Is it discouraged using Java 8 parallel streams inside a Java EE container?
A heads up, the graceful degradation to single thread is not available. I also thought it was because of Shorn's answer and that mailing list discussion, but I found out it wasn't while researching for this question. The mechanism is not in the Java EE 7 spec and it's not in glassfish 4.1. Even if another container does it, it won't be portable.
You can test this by calling the following method:
@Singleton
public class SomeSingleton {
public void fireStream() {
IntStream.range(0, 32)
.parallel()
.mapToObj(i -> String.format("Task %d on thread %s",
i, Thread.currentThread().getName()))
.forEach(System.out::println);
}
}
And you'll get something like:
Info: Task 20 on thread http-listener-1(4)
Info: Task 10 on thread ForkJoinPool.commonPool-worker-3
Info: Task 28 on thread ForkJoinPool.commonPool-worker-0
...
I've also checked glassfish 4.1.1 source code, and there isn't a single use of ForkJoinPool
, ForkJoinWorkerThreadFactory
or ForkJoinWorkerThread
.
The mechanism could be added to EE 8, since many frameworks will leverage jdk8 features, but I don't know if it's part of the spec.
EDIT See alternate answer from andrepnh
. The below may have been the plan, but it doesn't appear to have played out that way in practice.
The way I read it from the lambda-dev mailing list discussion mentioned in the comments: it's not discouraged the way spawning threads is - but won't do anything much for you in a Java EE context.

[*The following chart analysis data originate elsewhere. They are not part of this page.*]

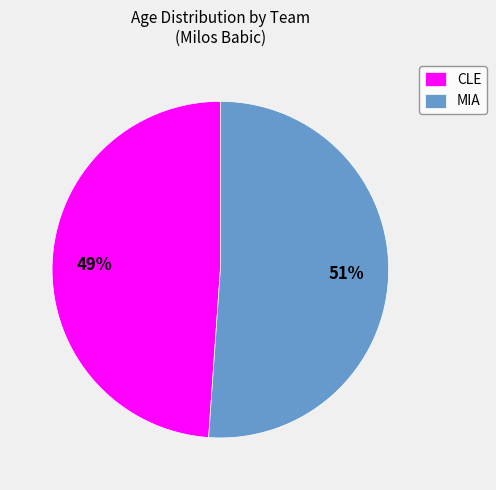

Is there any slice that represents more than half of the pie?

Yes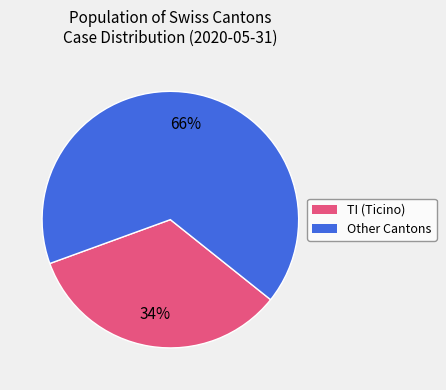

Does any single category account for the majority?

Yes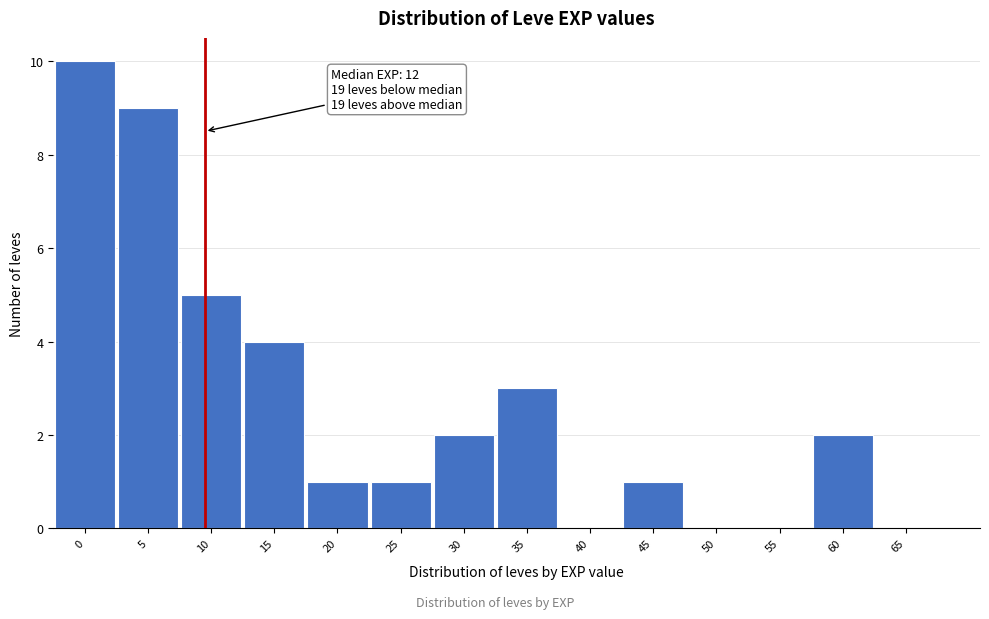

Reading right to left, list all the values displayed in this chart.

65=0	60=2	55=0	50=0	45=1	40=0	35=3	30=2	25=1	20=1	15=4	10=5	5=9	0=10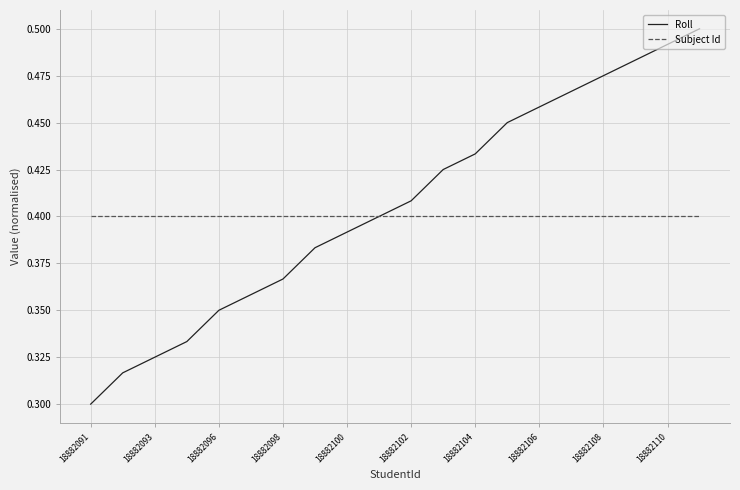

Which series has the widest spread of values?

Roll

From the linked discussion:
the Java EE concurrency folks had been already talked through this, and the current outcome is that FJP will gracefully degrade to single-threaded (even caller-context) execution when running from within the EE container
So you're able to safely use parallel streams in a procedure or library that runs in both contexts. When it's run in a SE environment, it will make with the magical parallel shenanigans - but when it's run in an EE environment it will gracefully degrade to serial execution.
Note: the phrase quoted above is future tense - does anyone have a citation for some definitive documentation?